- Description of the task
Reprint the lines below as they are, minus the pictures.

[Data excerpts]
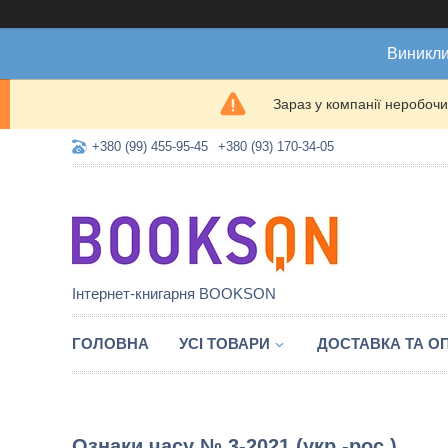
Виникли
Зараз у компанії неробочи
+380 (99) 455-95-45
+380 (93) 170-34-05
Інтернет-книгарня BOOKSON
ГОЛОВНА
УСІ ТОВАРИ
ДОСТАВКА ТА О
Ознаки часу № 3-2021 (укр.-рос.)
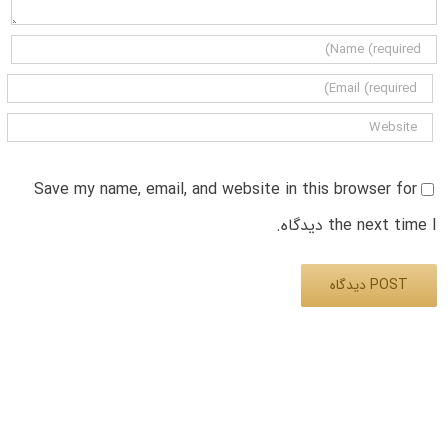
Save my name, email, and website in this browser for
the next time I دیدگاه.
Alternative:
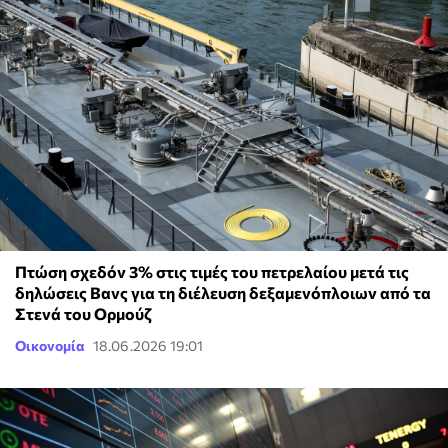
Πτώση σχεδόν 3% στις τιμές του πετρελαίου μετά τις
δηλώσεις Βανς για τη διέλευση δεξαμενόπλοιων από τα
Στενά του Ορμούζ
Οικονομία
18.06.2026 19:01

- Result of this task
Виникли
Зараз у компанії неробочи
+380 (99) 455-95-45
+380 (93) 170-34-05
Інтернет-книгарня BOOKSON
ГОЛОВНА
УСІ ТОВАРИ
ДОСТАВКА ТА О
Ознаки часу № 3-2021 (укр.-рос.)
Save my name, email, and website in this browser for
the next time I دیدگاه.
Alternative:
Πτώση σχεδόν 3% στις τιμές του πετρελαίου μετά τις
δηλώσεις Βανς για τη διέλευση δεξαμενόπλοιων από τα
Στενά του Ορμούζ
Οικονομία
18.06.2026 19:01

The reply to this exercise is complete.